Долин: Бакур, у тебя вообще сразу нестандартный случай: ты не режиссируешь, а продюсируешь.
Бакурадзе: Тем не менее я рефлексирую. Если каждый говорит за себя отдельно — вот я так подумал и решил так-то сделать, — это, мне кажется, не совсем правильный ответ. В какой-то мере сейчас получается так, что ты немножко на нас наезжаешь… хотя не наезжаешь, да? Я, например, не могу тебе ответить, что меня волновало до, волнует ли меня это до сих пор, какая трансформация во мне произошла, когда я перешел из одного сегмента в другой. Я могу единственное сказать, что меня сейчас точно так же, как и раньше, волнуют процессы, происходящие вокруг. И даже вот этот проект, который я делаю, — он все-таки в том же ключе, это тоже ответ на мое волнение.
Долин: Но вот есть один простой вопрос. Переход из очень маленького кино в сравнительно или очень большое кино, по бюджету и по количеству зрителей — в нашем кино это практически всегда совпадает, — это внешний фактор (рынок заставляет, жизнь заставляет, свой карман заставляет, продюсер заставляет) или внутренняя потребность? Например, Леша отчетливо ответил: «Я всегда хотел снять коммерческое кино».

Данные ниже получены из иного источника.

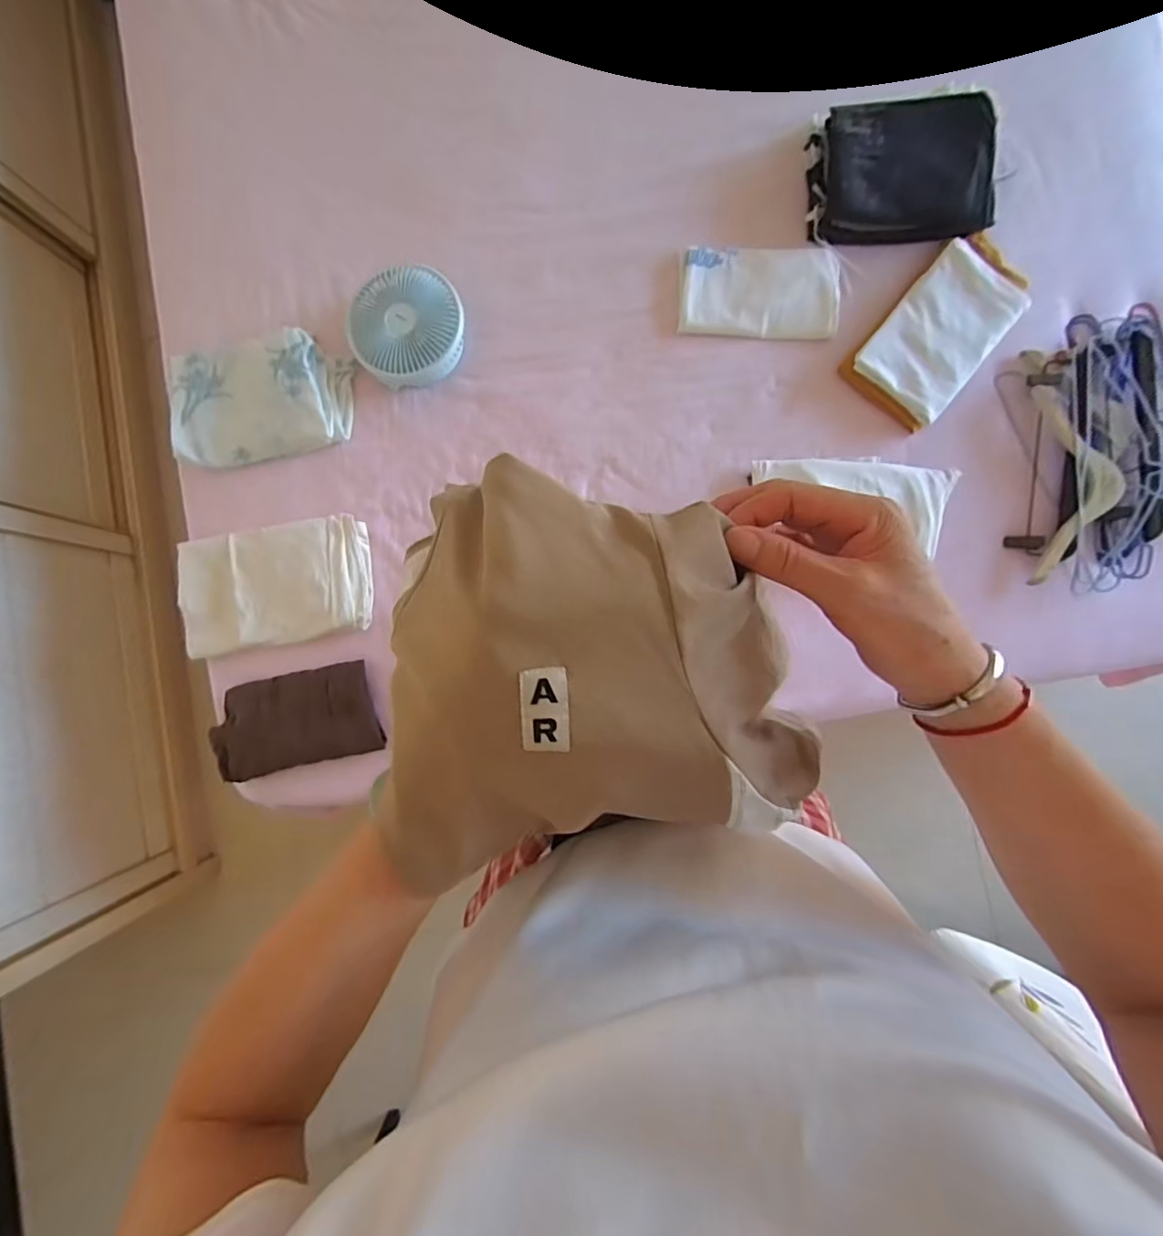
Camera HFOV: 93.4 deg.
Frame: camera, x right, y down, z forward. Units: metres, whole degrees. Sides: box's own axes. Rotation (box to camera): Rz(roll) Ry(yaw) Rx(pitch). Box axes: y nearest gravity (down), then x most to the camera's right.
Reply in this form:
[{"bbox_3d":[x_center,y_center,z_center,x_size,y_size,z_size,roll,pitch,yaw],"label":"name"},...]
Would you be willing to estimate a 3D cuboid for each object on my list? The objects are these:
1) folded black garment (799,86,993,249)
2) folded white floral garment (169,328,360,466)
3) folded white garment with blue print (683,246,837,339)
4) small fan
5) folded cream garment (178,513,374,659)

Мизгирев: Жанровое. Оно может не быть коммерческим.
Долин: Жанровое — потенциально более коммерческое, хотя бывает по-разному. Так внешнее или внутреннее? Есть те, кто всегда хотел большое, но не было возможности, а есть те, кто и не желал, но жизнь заставила.
Бакурадзе: Я не знаю, может быть, мы сейчас живем в эпоху возникновения Средневековья. Если взять, допустим, людей античного времени и спросить их, а что у вас происходит, почему вы не пишете античные трагедии, они не могли бы тебе ответить на этот вопрос, потому что это вопрос глобальный.
Долин: Ну вот ты сейчас и отвечаешь: «Время такое». Это один из возможных ответов. Время, которое заставляет эту трансформацию проходить. Вот Леша (обращается к Попогребскому), у тебя, если говорить не о твоем заветном огромном проекте, а о сериале, речь идет еще и о смене — я даже не знаю, тут слово «формат» не применишь…
Попогребский: «Дистанция».
Долин: Вообще всего на самом деле. Аудитория не просто больше, она потенциально другая. Все другое.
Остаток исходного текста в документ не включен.